Southwick Beach State Park is a New York State park that lies along an unusual stretch of sandy beach on the eastern shore of Lake Ontario. The park is 464 acres (188 ha) in size with a 3,500 foot (1,100 m) length of beach, and is visited annually by about 100,000 people. Immediately to the south is the Lakeview Wildlife Management Area (3,461 acres (1,401 ha)), which extends the publicly accessible beach by several miles. They are in the Town of Ellisburg in Jefferson County, New York south of the lakeside community of Jefferson Park.

The park offers an extensive campground with tent and trailer sites, picnic facilities, playing fields and a playground. In summer, the swimming area has lifeguards and the park store is open. In winter, snowmobiles are permitted in the park. The park has an accessible nature trail. There are hiking trails from the park that extend into the Lakeview Wildlife Management Area. Lakeview itself has several access points for launching boats, as well as a second nature trail along South Sandy Creek. The hiking trails and boat routes are described at several websites, and in guidebooks by William P. Ehling and by Susan Peterson Gateley.
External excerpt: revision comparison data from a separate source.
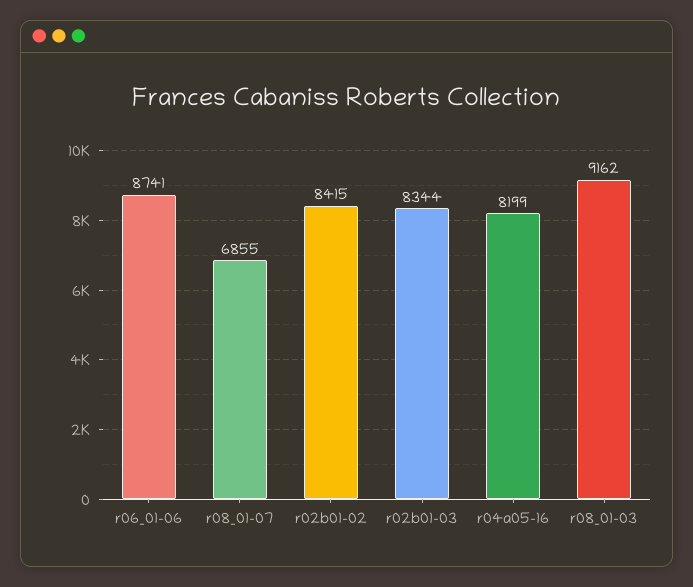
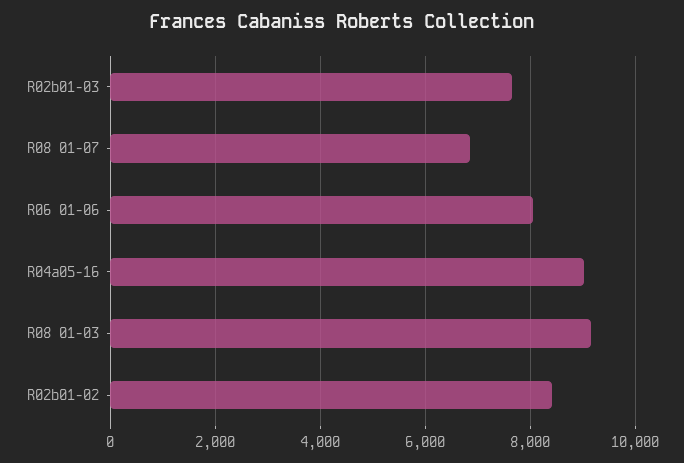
  {
-   "r06_01-06": 8741,
+   "r06_01-06": 8000,
    "r08_01-07": 6855,
    "r02b01-02": 8415,
-   "r02b01-03": 8344,
+   "r02b01-03": 7600,
-   "r04a05-16": 8199,
+   "r04a05-16": 9000,
    "r08_01-03": 9162
  }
The park and wildlife management area lie within a rare, freshwater coastal barrier environment that consists of beaches, sand dunes, embayments and marshes. The wildlife management area is also the Lakeview Marsh and Barrier Beach National Natural Landmark, which was cited in 1973 as, "One of the best and most extensive marshlands that lie in protected bays and behind barrier beaches along eastern Lake Ontario." Southwick Beach State Park and Lakeview Wildlife Management Area are included within the New York State Natural Heritage Area entitled "Eastern Lake Ontario Barrier Beach and Wetland Complex"; Lakeview is incorporated in the Eastern Lake Ontario Marshes Bird Conservation Area.
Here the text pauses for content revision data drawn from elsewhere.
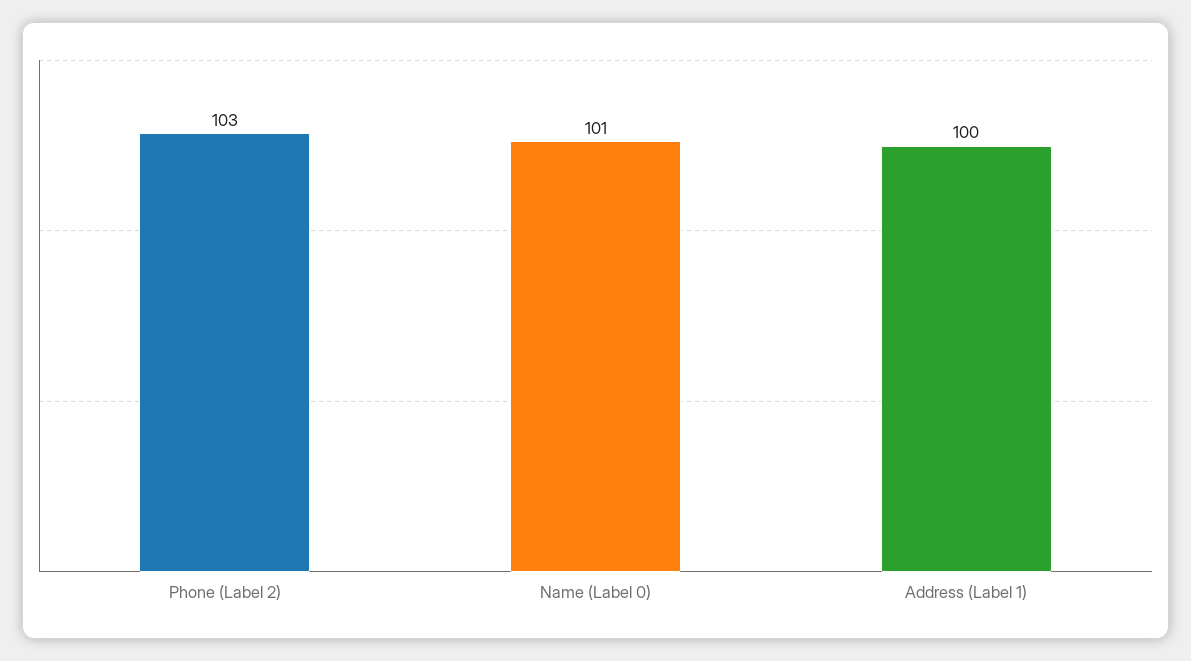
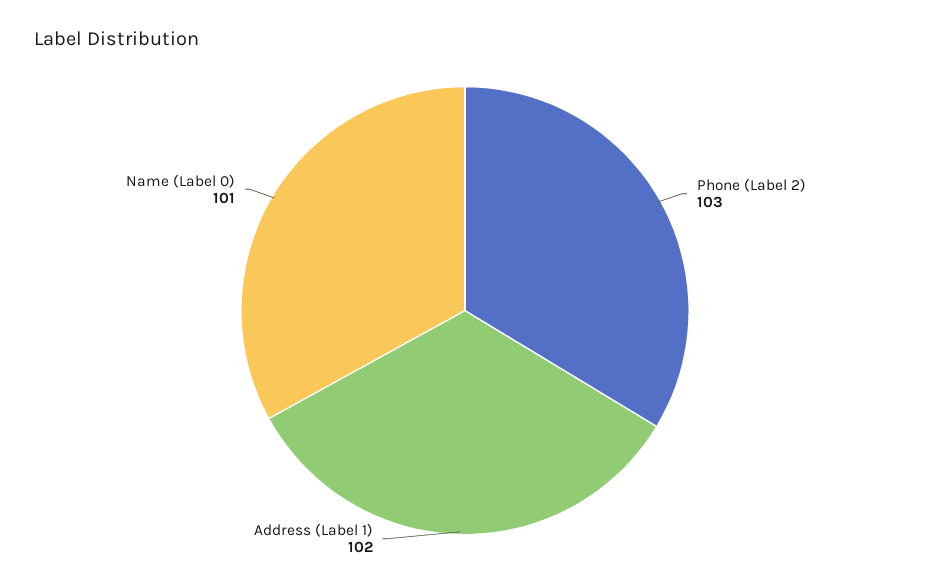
  {
    "Phone (Label 2)": 103,
    "Name (Label 0)": 101,
-   "Address (Label 1)": 100
+   "Address (Label 1)": 102
  }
The dunes immediately adjacent to the beach support a plant community dominated by beachgrass. The beachgrass grows runners under the surface of the sand that interlock into a ropelike network, and actually builds the dune by trapping sand. Some tall wormwood plants grow amidst the beachgrass, as do cottonwood trees and sand dune willows. Cottonwood is the only dune-forming tree in the area. Sand dune willows are fairly rare in New York State, but are a common woody plant in these dunes. This "beachgrass plant community" stabilizes the dunes against erosion by wind and storm, and enables the growth of a more complex, "poison ivy-dune grape-cottonwood plant community" deeper in the dunes.